IAMCP Gains Traction with Microsoft in US
The IAMCP, which now stands for the International Association of Microsoft Channel Partners, is coming off its first national meeting, held last month in regional offices and remotely throughout the country. The gathering featured a keynote from Cindy Bates, Microsoft vice president of U.S. Partner Strategy. As one of the top two Microsoft partner executives nationally, the Bates keynote was a good vote of confidence for the IAMCP's first national event where my colleague Jeff Schwartz attended the New York presentation (see his report).
Similarly, the New York IAMCP chapter landed a keynote from Microsoft Chief Operating Officer Kevin Turner last October. That's an impressive amount of love from one of Microsoft CEO Steve Ballmer's direct reports.

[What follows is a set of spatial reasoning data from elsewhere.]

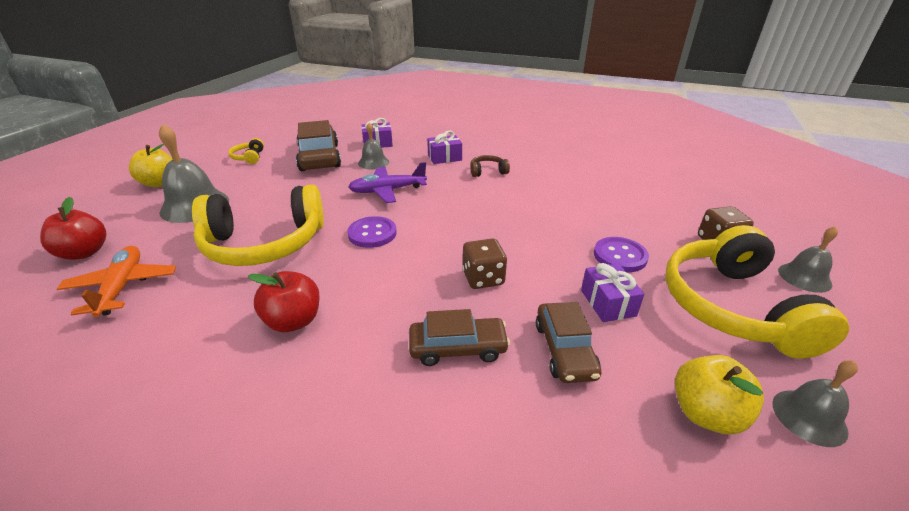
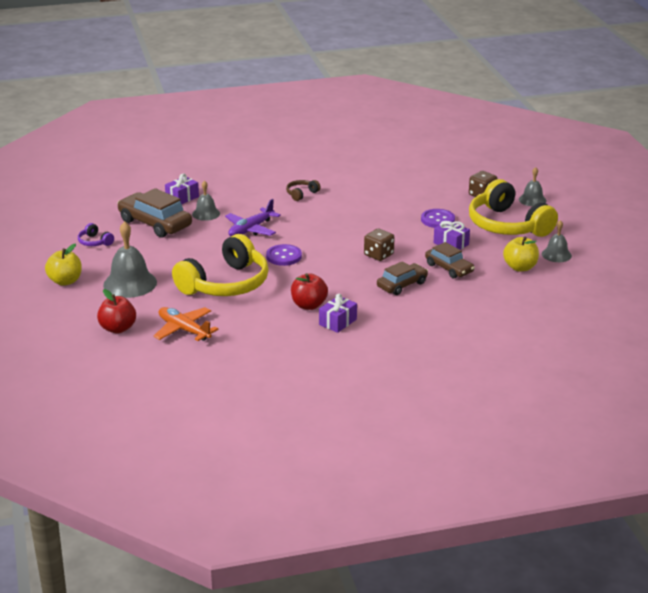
camera: 35 degrees left, 5 degrees down
(249, 157) = (95, 242): yellow headphones -> purple headphones
(444, 158) = (255, 193): purple gift -> purple gift (337, 322)

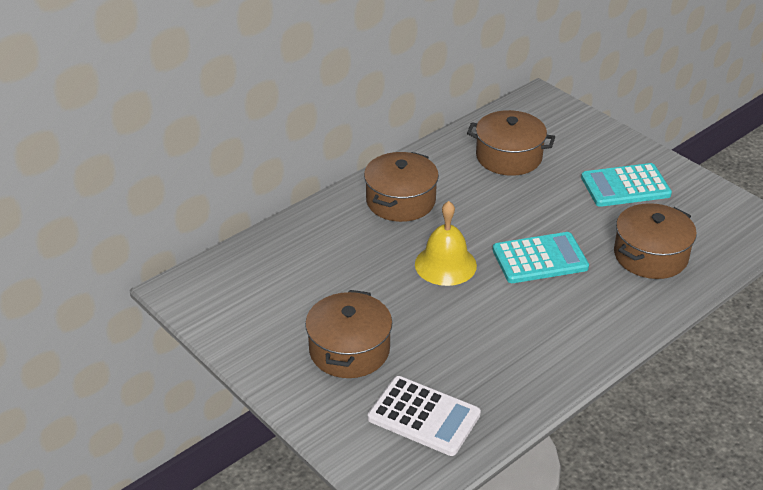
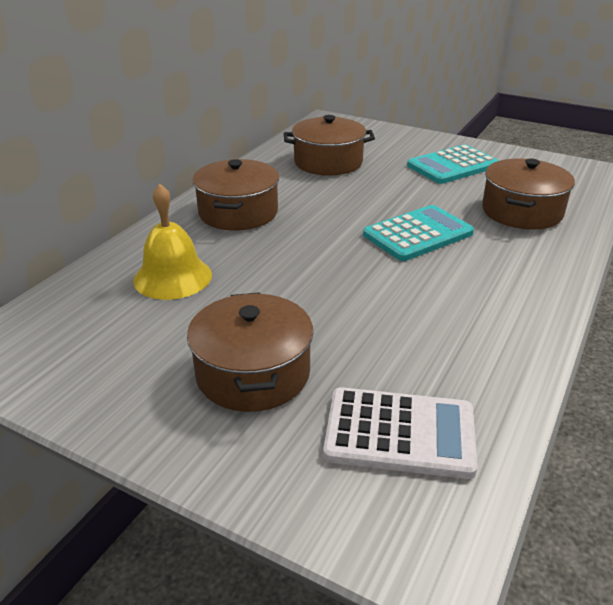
camera: 20 degrees left, 5 degrees down
(445, 264) = (321, 258): yellow bell -> yellow bell (172, 277)

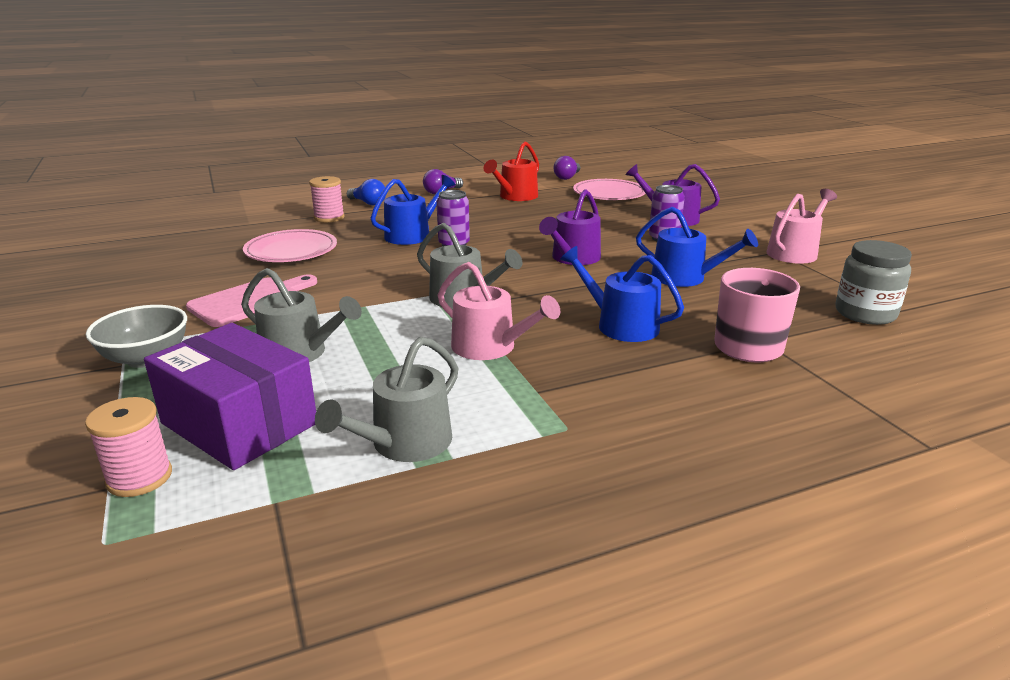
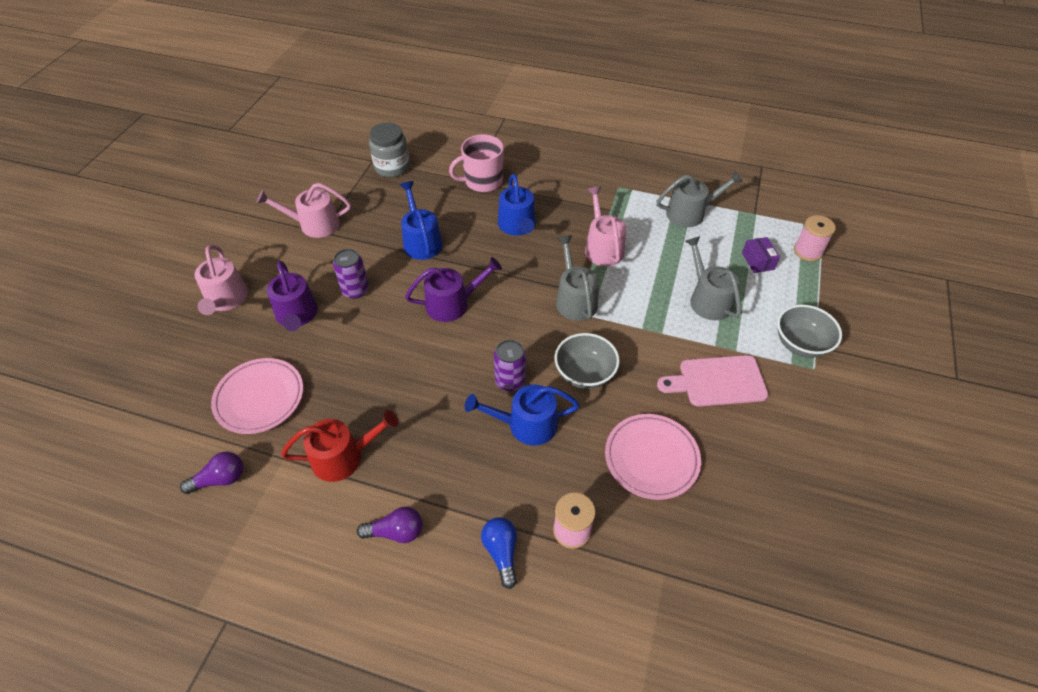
camera: 140 degrees left, 25 degrees up
(239, 423) = (758, 261): purple box -> purple box, size x0.44
(394, 265) = (584, 374): none -> grey bowl
(733, 208) = (226, 299): none -> pink watering can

Meanwhile, the Microsoft Worldwide Partner Group has been heavily engaged with the Washington, D.C. chapter of the IAMCP in planning for the Worldwide Partner Conference there in July.
Now the IAMCP is announcing a new engagement model with Microsoft's U.S. Partner Group. In the U.S. IAMCP May newsletter that went out June 3, the organization announced, "The Microsoft U.S. Partner Team will be launching a new IAMCP engagement model framework outlining prescriptive guidance on how Microsoft will support IAMCP chapters across the US."

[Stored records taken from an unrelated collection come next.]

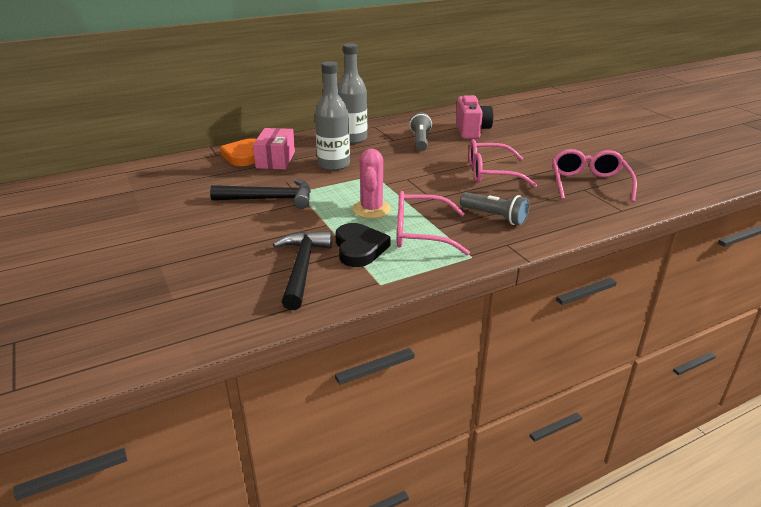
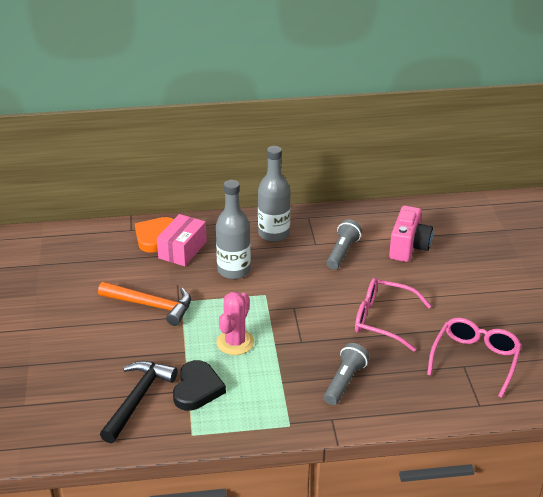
camera: 20 degrees right, 5 degrees up
(270, 199) = (151, 305): black hammer -> orange hammer
(420, 233) = (261, 384): pink glasses -> none
(495, 217) = (344, 381): grey flashlight -> grey flashlight turned 120 degrees counterclockwise

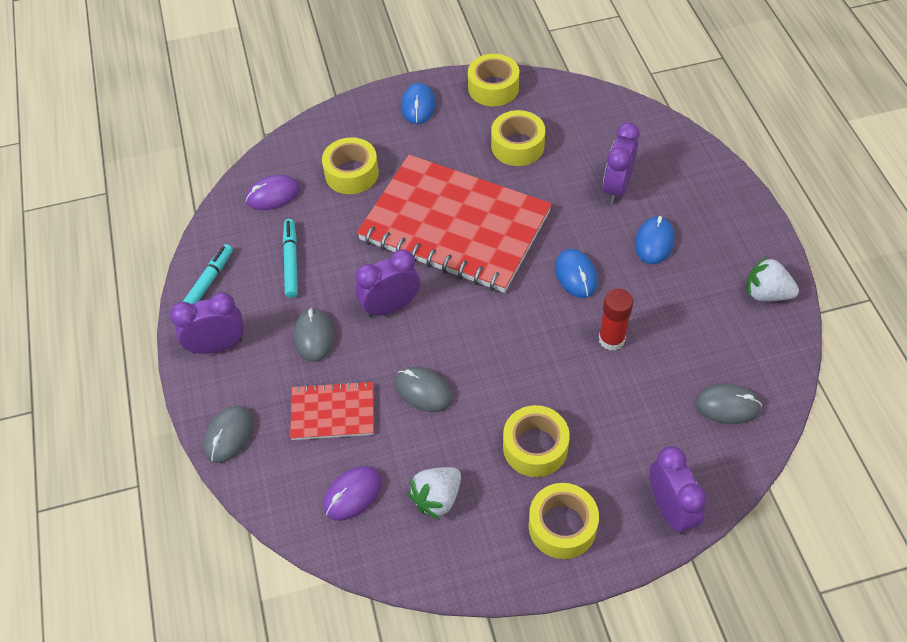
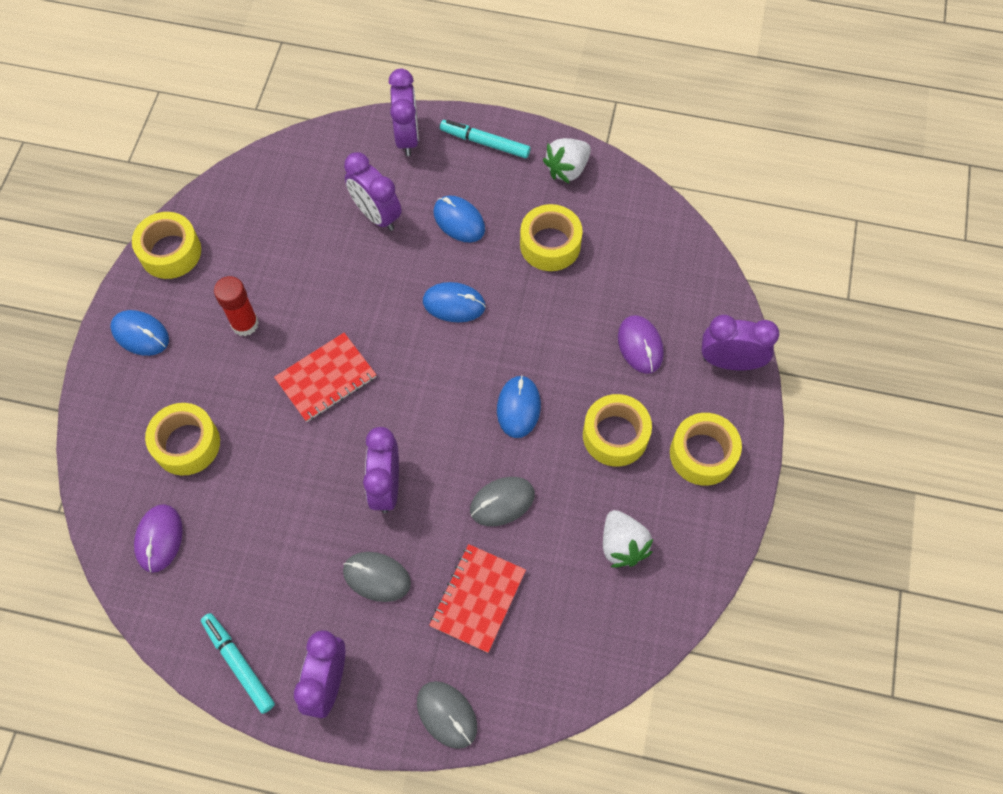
camera: 65 degrees left, 10 degrees up
(291, 261) = (265, 559): turquoise marker -> turquoise marker (485, 143)
(352, 494) = (578, 620): purple mouse -> purple mouse (640, 345)
(455, 226) = (326, 378): red notebook -> red notebook, size x0.45
(514, 363) = (518, 407): none -> blue mouse
(517, 146) = (264, 270): yellow tape -> yellow tape (550, 244)
(611, 339) = (541, 313): red glue stick -> red glue stick (245, 324)
(703, 172) = (407, 137): none -> purple clock
(727, 406) = (658, 263): grey mouse -> none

The engagement model will come in two tiers. Ten of the 35 chapters of the U.S. IAMCP will get what is called Core Coverage, under which they will be assigned a Microsoft Engagement Team. The team consists of an Area Partner Territory Manager, a Local Engagement Team Business Development Manager and one Field SMB Marketing Manager.
The other 25 U.S. chapters will get Extended Coverage, which will involve a smaller Microsoft Engagement Team – an Area Partner Territory Manager and an SMB Marketing Manager – working with the three IAMCP regional leads. The regional leads are Howard Cohen, Eastern Region; Richard Losciale, Central Region; and Marc Hoppers, Western Region. According to the IAMCP newsletter statement, the extended coverage will have "an emphasis on communications support over in-person meetings and presentations."
Cohen, who is also the Communications Chair for the U.S. IAMCP Board, said in an interview that IAMCP will choose which 10 chapters qualify for core coverage. "It's a combination of proximity to a Microsoft office and the size and resourcefulness of the chapters," Cohen said. Those decisions will be made sometime before the Microsoft-IAMCP engagement model launches next quarter.
The new model arose from a mutually recognized reduction in field engagement between IAMCP and Microsoft that started about 18 months ago, when the recession was at its worst.
"Up until about a year and a half ago, field engagement was terrific. In addition to the PAMs managing managed partners, there was a Partner Community Manager working with the IAMCP chapter, as well as Area Sales Managers," Cohen said.
"Over the last year and a half, all of those people who were partner-facing were really turned customer-facing," he added. "It became more and more difficult to do fundamental things, to work with Microsoft tactically to get things done. Even for the IAMCP chapter, which was usually the alternative that people would turn to when they couldn't get traction with Microsoft, it was even difficult for us to get traction.".
The problems weren't universal to all geographies, and the IAMCP began discussions with Microsoft several months ago in a project called Consistent Touch, Cohen said.
"We're very happy about this. This is a real recognition that the relationship that we worked for over the years has really worked and is really delivering results for our members," Cohen said.
There's been a lot of concern among partners that the new Microsoft Partner Network (MPN) favors large partners with dozens of engineers at the expense of the smaller shops that make up the bulk of Microsoft's massive channel. Of special concern is the MPN requirement effective in October that employees certified to qualify a company for an Advanced Competency can not be used to qualify the company for any other Advanced Competencies.
The increased engagement with IAMCP, and the attention to the partners of all sizes that the organization represents, is a solid step on Microsoft's part to do right by its partner community. It also means that if you're feeling frustrated by your interactions, or lack thereof, with Microsoft, it may be a good time to join the IAMCP.
As for the name, the IAMCP has long been known as the International Association of Microsoft Certified Partners. The word Certified is now officially outdated as the Certified and Gold Certified levels of the Microsoft Partner Program officially switch off when the MPN goes fully live in October. While the organization's legal name "IAMCP," is unaffected, the group has changed its logo and Website references from "Certified" to "Channel."